— Directions for this task —
In the rows below, copy word for word the part that opens with the line containing "استعلام قیمت" and closes with the line containing "Скидка - 500 RUB", including both of those lines. Leave the pictures out of your answer.

Records supplied below:

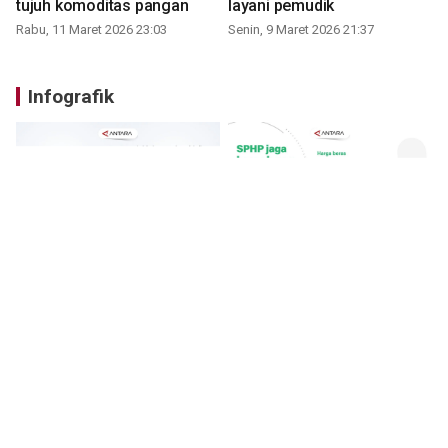
tujuh komoditas pangan
layani pemudik
Rabu, 11 Maret 2026 23:03
Senin, 9 Maret 2026 21:37
Infografik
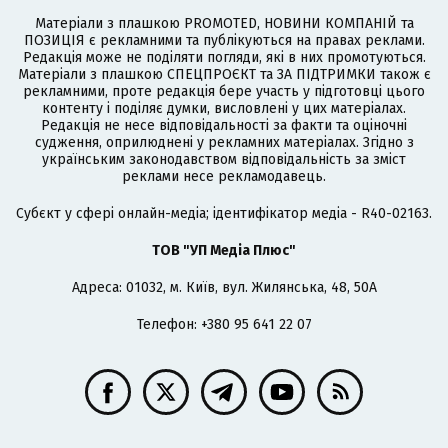
Матеріали з плашкою PROMOTED, НОВИНИ КОМПАНІЙ та
ПОЗИЦІЯ є рекламними та публікуються на правах реклами.
Редакція може не поділяти погляди, які в них промотуються.
Матеріали з плашкою СПЕЦПРОЄКТ та ЗА ПІДТРИМКИ також є
рекламними, проте редакція бере участь у підготовці цього
контенту і поділяє думки, висловлені у цих матеріалах.
Редакція не несе відповідальності за факти та оціночні
судження, оприлюднені у рекламних матеріалах. Згідно з
українським законодавством відповідальність за зміст
реклами несе рекламодавець.
Cубєкт у сфері онлайн-медіа; ідентифікатор медіа - R40-02163.
ТОВ "УП Медіа Плюс"
Адреса: 01032, м. Київ, вул. Жилянська, 48, 50А
Телефон: +380 95 641 22 07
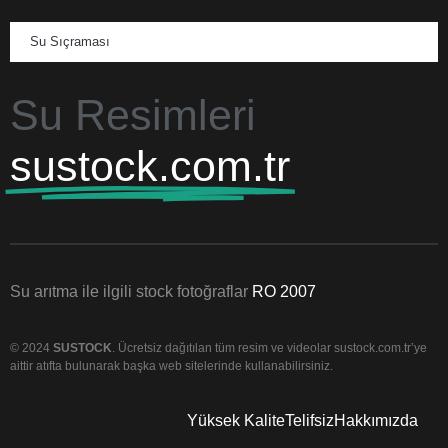
Su Sıçraması
Su Resimleri
sustock.com.tr
Su arıtma ile ilgili stock fotoğraflar
RO 2007
© 2024
SUSTOCK
. Ücretsiz dağıtılan tüm resim ve videolar sustock.com.tr’ye
aittir atıfta bulunarak başka web sitelerinde kullanabilirsiniz.
Yüksek Kalite
Telifsiz
Hakkımızda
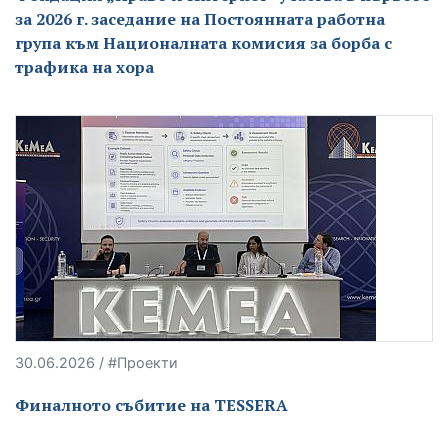
за 2026 г. заседание на Постоянната работна
група към Националната комисия за борба с
трафика на хора
30.06.2026 / #Проекти
Финалното събитие на TESSERA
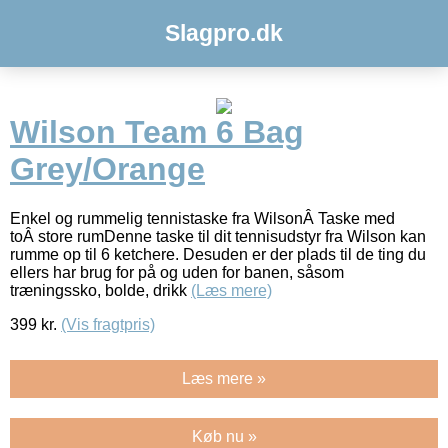
Slagpro.dk
Wilson Team 6 Bag
Grey/Orange
Enkel og rummelig tennistaske fra WilsonÂ Taske med
toÂ store rumDenne taske til dit tennisudstyr fra Wilson kan
rumme op til 6 ketchere. Desuden er der plads til de ting du
ellers har brug for på og uden for banen, såsom
træningssko, bolde, drikk
(Læs mere)
399
kr.
(Vis fragtpris)
Læs mere »
Køb nu »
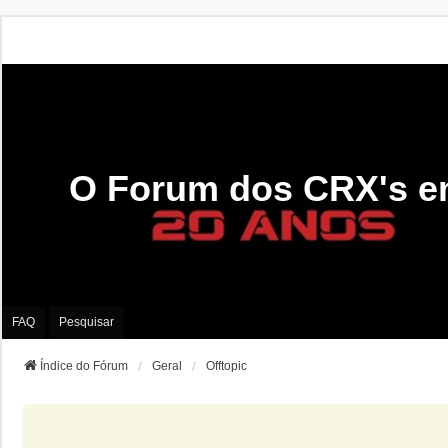
O Forum dos CRX's e
FAQ
Pesquisar
Índice do Fórum
Geral
Offtopic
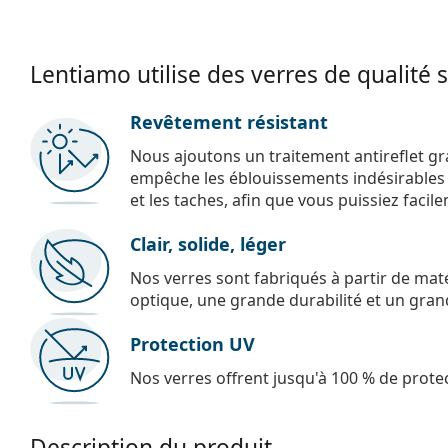
Lentiamo utilise des verres de qualité 
Revêtement résistant
Nous ajoutons un traitement antireflet gr
empêche les éblouissements indésirables e
et les taches, afin que vous puissiez facil
Clair, solide, léger
Nos verres sont fabriqués à partir de maté
optique, une grande durabilité et un gran
Protection UV
Nos verres offrent jusqu'à 100 % de protec
Description du produit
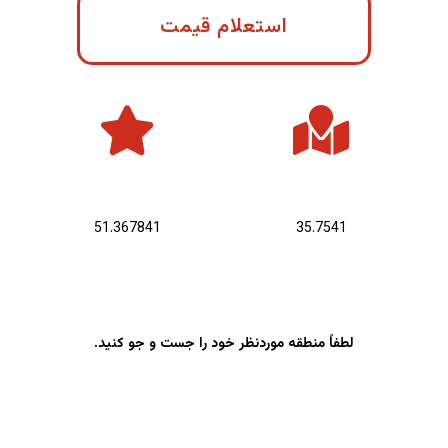
استعلام قیمت
عرض جغرافیایی :
طول جغرافیایی :
51.367841
35.7541
لطفاً منطقه موردنظر خود را جست و جو کنید.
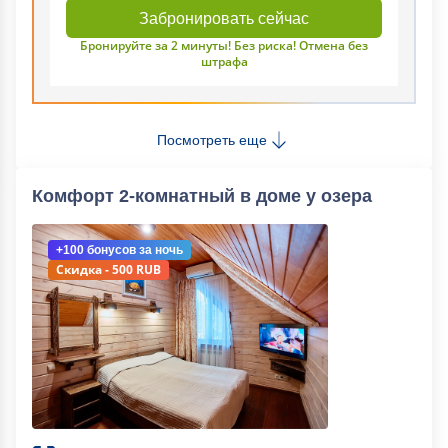
Забронировать сейчас
Бронируйте за 2 минуты! Без риска! Отмена без
штрафа
Посмотреть еще
Комфорт 2-комнатный в доме у озера
+100 бонусов
за ночь
Скидка - 500 RUB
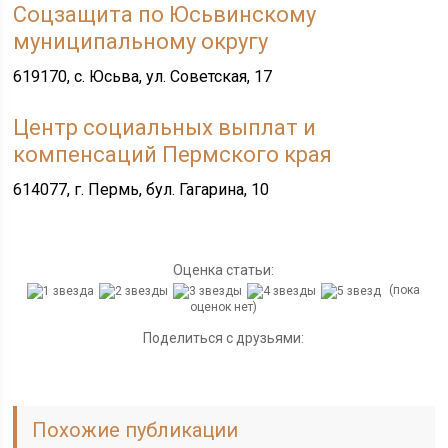
Соцзащита по Юсьвинскому
муниципальному округу
619170, с. Юсьва, ул. Советская, 17
Центр социальных выплат и
компенсаций Пермского края
614077, г. Пермь, бул. Гагарина, 10
Оценка статьи:
(пока
оценок нет)
Поделиться с друзьями:
Похожие публикации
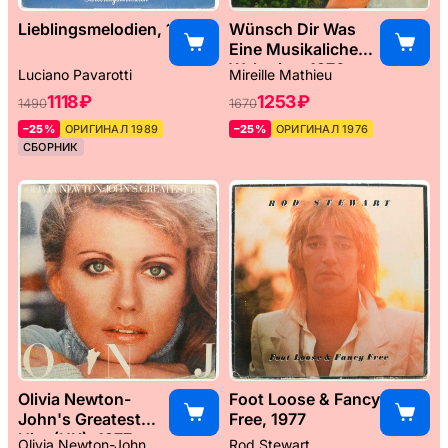
Lieblingsmelodien, 1989
Wünsch Dir Was
Eine Musikaliche
Weltreise, 1976
Luciano Pavarotti
Mireille Mathieu
1118 ₽
1253 ₽
1490
1670
–25%
ОРИГИНАЛ 1989
–25%
ОРИГИНАЛ 1976
СБОРНИК
Olivia Newton-
Foot Loose & Fancy
John's Greatest
Free, 1977
Hits (UK), 1977
Olivia Newton-John
Rod Stewart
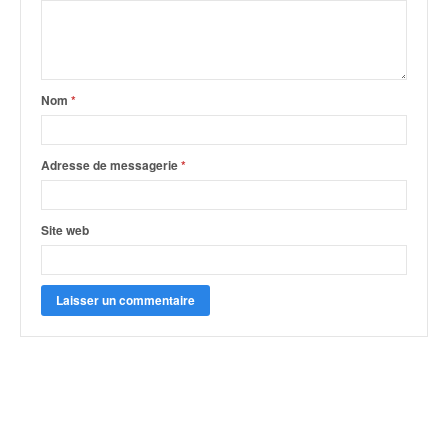
Nom
*
Adresse de messagerie
*
Site web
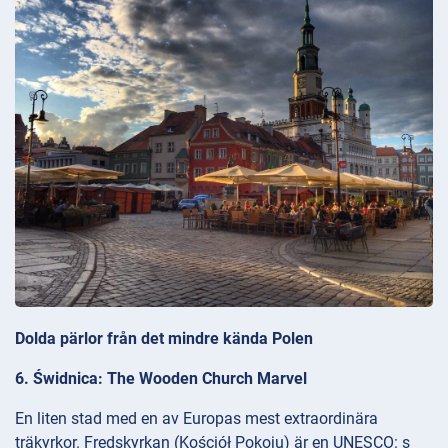
Dolda pärlor från det mindre kända Polen
6. Świdnica: The Wooden Church Marvel
En liten stad med en av Europas mest extraordinära
träkyrkor. Fredskyrkan (Kościół Pokoju) är en UNESCO: s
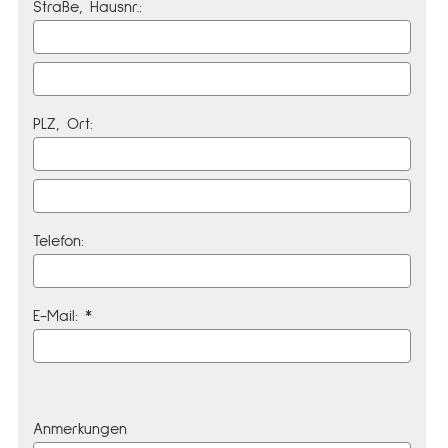
Straße, Hausnr.:
PLZ, Ort:
Telefon:
E-Mail: *
Anmerkungen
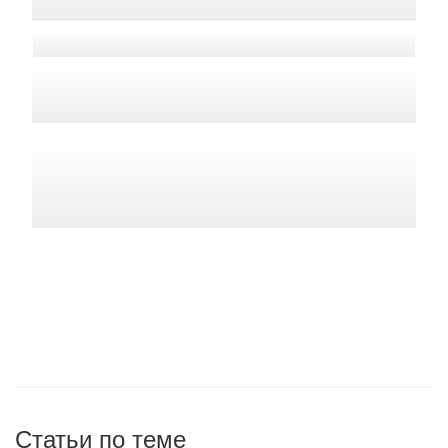
Статьи по теме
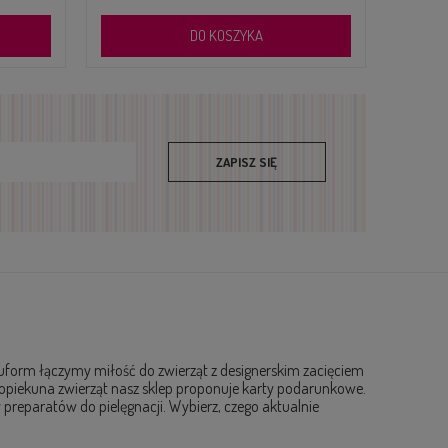
DO KOSZYKA
ZAPISZ SIĘ
ubuform łączymy miłość do zwierząt z designerskim zacięciem
dla opiekuna zwierząt nasz sklep proponuje karty podarunkowe.
preparatów do pielęgnacji. Wybierz, czego aktualnie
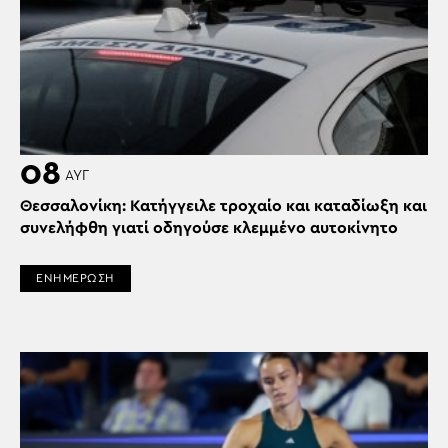
08
ΑΥΓ
Θεσσαλονίκη: Κατήγγειλε τροχαίο και καταδίωξη και
συνελήφθη γιατί οδηγούσε κλεμμένο αυτοκίνητο
ΕΝΗΜΕΡΩΣΗ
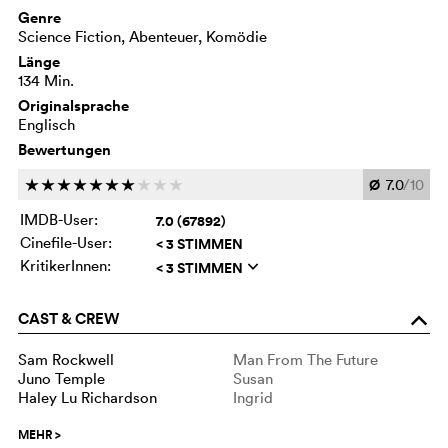
Genre
Science Fiction, Abenteuer, Komödie
Länge
134 Min.
Originalsprache
Englisch
Bewertungen
Ø
7.0
/10
c
c
c
c
c
c
c
c
c
c
IMDB-User:
7.0 (67892)
Cinefile-User:
< 3 STIMMEN
KritikerInnen:
< 3 STIMMEN
q
CAST & CREW
o
Sam Rockwell
Man From The Future
Juno Temple
Susan
Haley Lu Richardson
Ingrid
MEHR
>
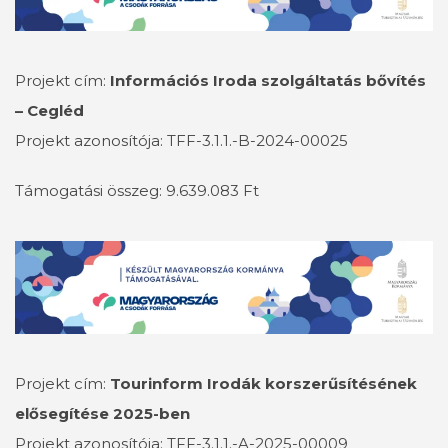
Projekt cím:
Információs Iroda szolgáltatás bővítés
– Cegléd
Projekt azonosítója: TFF-3.1.1.-B-2024-00025
Támogatási összeg: 9.639.083 Ft
Projekt cím:
Tourinform Irodák korszerűsítésének
elősegítése 2025-ben
Projekt azonosítója: TFF-3.1.1.-A-2025-00009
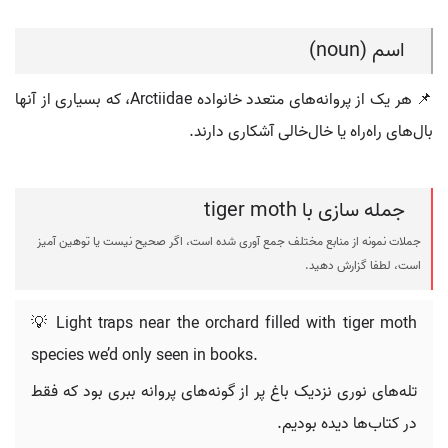
اسم (noun)
📌 هر یک از پروانه‌های متعدد خانواده Arctiidae، که بسیاری از آنها
بال‌های راه‌راه یا خال‌خالی آشکاری دارند.
جمله سازی با tiger moth
جملات نمونه از منابع مختلف جمع آوری شده است، اگر صحیح نیست یا توهین آمیز
است، لطفا گزارش دهید.
💡 Light traps near the orchard filled with tiger moth
species we’d only seen in books.
تله‌های نوری نزدیک باغ پر از گونه‌های پروانه ببری بود که فقط
در کتاب‌ها دیده بودیم.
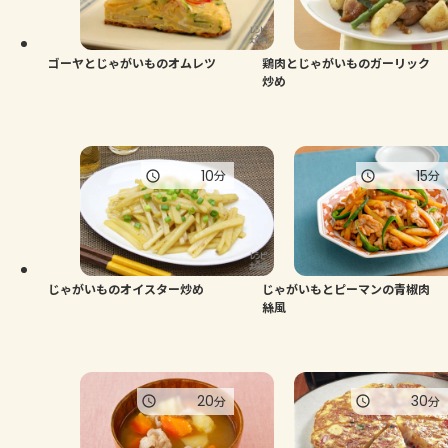
よくあるお問い合わせ
お買い物
ゴーヤとじゃがいものオムレツ
鶏肉とじゃがいものガーリック
炒め
AJINOMOTO PARK とは
10
15
分
分
じゃがいものオイスター炒め
じゃがいもとピーマンの青椒肉
絲風
20
30
分
分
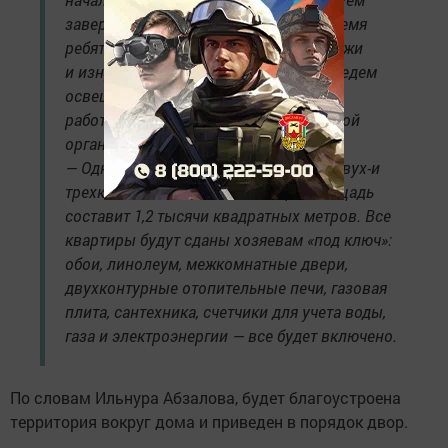
завершить в декабре. В настоящее время
ребята заняты кладкой кирпича снаружи
и изнутри. На днях параллельно проведем
освещение, водопровод, штукатурные
работы, — говорит прораб строительной
организации Ильнур Абзалов.
— Однокомнатных квартир будет 16, двух-и
трехкомнатных — по 4. Их общая площадь
составит 1,2 тысячи квадратных метров. Все
квартиры будут сданы хозяевам «под ключ»:
обои, линолеум, межкомнатные двери,
двухконтурные отопительные печи, газовая
плита, сантехника, счетчики для учета воды,
газа и электроэнергии — все будет включено.
По словам Ильнура Абзалова, будет благоустроена
территория вокруг дома и приведен в порядок двор.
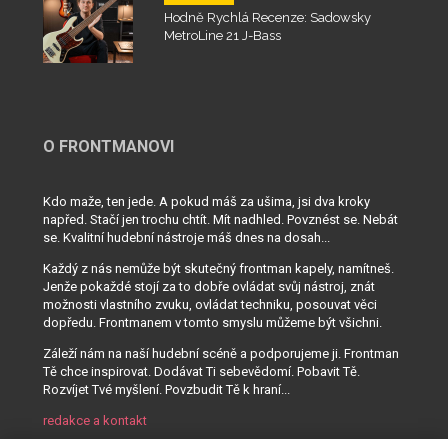
Hodně Rychlá Recenze: Sadowsky
MetroLine 21 J-Bass
O FRONTMANOVI
Kdo maže, ten jede. A pokud máš za ušima, jsi dva kroky
napřed. Stačí jen trochu chtít. Mít nadhled. Povznést se. Nebát
se. Kvalitní hudební nástroje máš dnes na dosah...
Každý z nás nemůže být skutečný frontman kapely, namítneš.
Jenže pokaždé stojí za to dobře ovládat svůj nástroj, znát
možnosti vlastního zvuku, ovládat techniku, posouvat věci
dopředu. Frontmanem v tomto smyslu můžeme být všichni.
Záleží nám na naší hudební scéně a podporujeme ji. Frontman
Tě chce inspirovat. Dodávat Ti sebevědomí. Pobavit Tě.
Rozvíjet Tvé myšlení. Povzbudit Tě k hraní...
redakce a kontakt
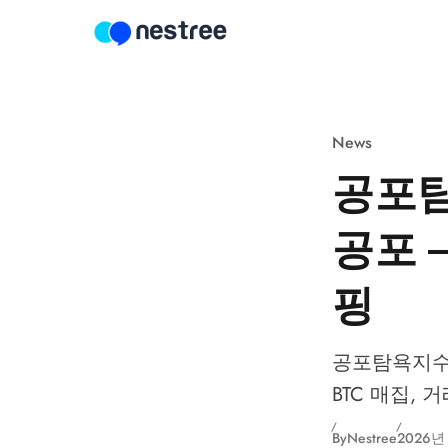
Skip to content
News
공포탐
공포 
핑
공포탐욕지수 1
BTC 매집, 
By
Nestree
2026년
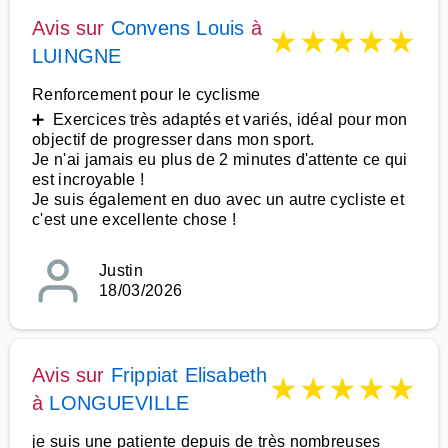
Avis sur
Convens Louis
à
★
★
★
★
★
LUINGNE
Renforcement pour le cyclisme
➕ Exercices très adaptés et variés, idéal pour mon
objectif de progresser dans mon sport.
Je n'ai jamais eu plus de 2 minutes d'attente ce qui
est incroyable !
Je suis également en duo avec un autre cycliste et
c'est une excellente chose !
Justin
18/03/2026
Avis sur
Frippiat Elisabeth
★
★
★
★
★
à
LONGUEVILLE
je suis une patiente depuis de très nombreuses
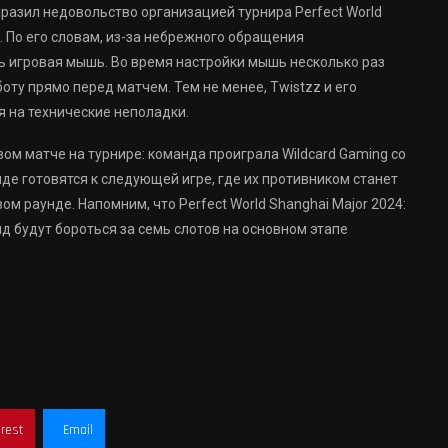
ыразил недовольство организацией турнира Perfect World
2. По его словам, из-за небрежного обращения
ь игровая мышь. Во время настройки мышь несколько раз
оту прямо перед матчем. Тем не менее, Twistzz и его
я на технические неполадки.
вом матче на турнире: команда проиграла Wildcard Gaming со
нде готовятся к следующей игре, где их противником станет
м раунде. Напомним, что Perfect World Shanghai Major 2024:
нд будут бороться за семь слотов на основном этапе
erest
Email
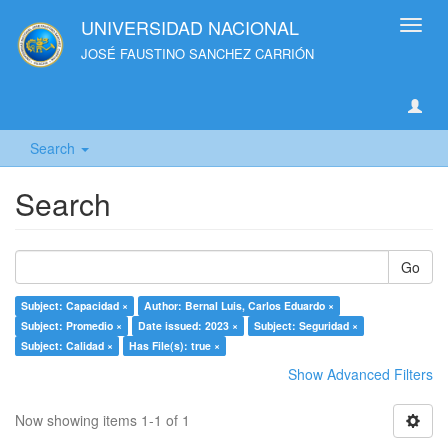
UNIVERSIDAD NACIONAL
Toggl
navig
JOSÉ FAUSTINO SANCHEZ CARRIÓN
Search
Search
Go
Subject: Capacidad ×
Author: Bernal Luis, Carlos Eduardo ×
Subject: Promedio ×
Date issued: 2023 ×
Subject: Seguridad ×
Subject: Calidad ×
Has File(s): true ×
Show Advanced Filters
Now showing items 1-1 of 1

End of Records supplied.

— Solution for this exercise —
استعلام قیمت
عرض جغرافیایی :
طول جغرافیایی :
51.367841
35.7541
لطفاً منطقه موردنظر خود را جست و جو کنید.
Забронировать сейчас
Бронируйте за 2 минуты! Без риска! Отмена без
штрафа
Посмотреть еще
Комфорт 2-комнатный в доме у озера
+100 бонусов
за ночь
Скидка - 500 RUB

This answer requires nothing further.